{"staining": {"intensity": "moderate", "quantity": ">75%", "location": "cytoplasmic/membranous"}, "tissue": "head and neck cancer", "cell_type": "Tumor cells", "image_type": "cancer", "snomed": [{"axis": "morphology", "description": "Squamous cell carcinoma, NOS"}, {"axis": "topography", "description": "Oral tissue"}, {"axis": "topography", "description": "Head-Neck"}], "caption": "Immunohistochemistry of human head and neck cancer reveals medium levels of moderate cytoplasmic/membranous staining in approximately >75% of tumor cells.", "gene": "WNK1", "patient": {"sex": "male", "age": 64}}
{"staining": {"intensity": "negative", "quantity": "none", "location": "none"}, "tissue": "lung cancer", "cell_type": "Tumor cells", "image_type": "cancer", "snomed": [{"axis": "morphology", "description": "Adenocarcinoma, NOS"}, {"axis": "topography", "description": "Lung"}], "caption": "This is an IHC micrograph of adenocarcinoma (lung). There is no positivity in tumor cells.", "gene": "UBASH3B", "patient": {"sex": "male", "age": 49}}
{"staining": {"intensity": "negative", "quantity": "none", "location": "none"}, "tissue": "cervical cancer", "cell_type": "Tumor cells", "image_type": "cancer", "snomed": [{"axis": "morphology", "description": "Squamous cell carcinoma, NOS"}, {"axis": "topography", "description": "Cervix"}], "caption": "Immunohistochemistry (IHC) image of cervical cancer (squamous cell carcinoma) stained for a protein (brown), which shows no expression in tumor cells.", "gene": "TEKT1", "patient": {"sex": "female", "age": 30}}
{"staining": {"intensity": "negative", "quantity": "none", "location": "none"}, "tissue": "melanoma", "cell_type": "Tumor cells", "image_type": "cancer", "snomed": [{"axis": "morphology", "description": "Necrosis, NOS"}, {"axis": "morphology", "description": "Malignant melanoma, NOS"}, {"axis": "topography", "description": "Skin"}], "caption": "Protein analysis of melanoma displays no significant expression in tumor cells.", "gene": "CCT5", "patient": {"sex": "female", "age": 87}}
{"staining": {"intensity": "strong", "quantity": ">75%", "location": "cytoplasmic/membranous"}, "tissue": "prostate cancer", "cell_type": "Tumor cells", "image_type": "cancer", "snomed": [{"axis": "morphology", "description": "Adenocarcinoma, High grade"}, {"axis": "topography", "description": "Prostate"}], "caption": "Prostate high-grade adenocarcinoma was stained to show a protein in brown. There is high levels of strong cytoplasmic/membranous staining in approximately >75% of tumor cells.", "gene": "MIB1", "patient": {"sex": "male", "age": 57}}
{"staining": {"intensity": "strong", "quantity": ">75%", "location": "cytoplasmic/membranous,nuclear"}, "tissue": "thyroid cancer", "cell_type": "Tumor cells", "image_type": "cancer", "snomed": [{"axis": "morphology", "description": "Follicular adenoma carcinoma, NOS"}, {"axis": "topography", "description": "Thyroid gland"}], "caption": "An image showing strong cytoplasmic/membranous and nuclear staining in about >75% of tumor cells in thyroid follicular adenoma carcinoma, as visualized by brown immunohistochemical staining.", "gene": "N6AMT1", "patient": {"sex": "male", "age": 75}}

★ ★ ★ ★ ★ ★ ★

From the records above, repeat exactly the lines from the one with "an IHC micrograph" through the one with "(IHC) image of", both included.

{"staining": {"intensity": "negative", "quantity": "none", "location": "none"}, "tissue": "lung cancer", "cell_type": "Tumor cells", "image_type": "cancer", "snomed": [{"axis": "morphology", "description": "Adenocarcinoma, NOS"}, {"axis": "topography", "description": "Lung"}], "caption": "This is an IHC micrograph of adenocarcinoma (lung). There is no positivity in tumor cells.", "gene": "UBASH3B", "patient": {"sex": "male", "age": 49}}
{"staining": {"intensity": "negative", "quantity": "none", "location": "none"}, "tissue": "cervical cancer", "cell_type": "Tumor cells", "image_type": "cancer", "snomed": [{"axis": "morphology", "description": "Squamous cell carcinoma, NOS"}, {"axis": "topography", "description": "Cervix"}], "caption": "Immunohistochemistry (IHC) image of cervical cancer (squamous cell carcinoma) stained for a protein (brown), which shows no expression in tumor cells.", "gene": "TEKT1", "patient": {"sex": "female", "age": 30}}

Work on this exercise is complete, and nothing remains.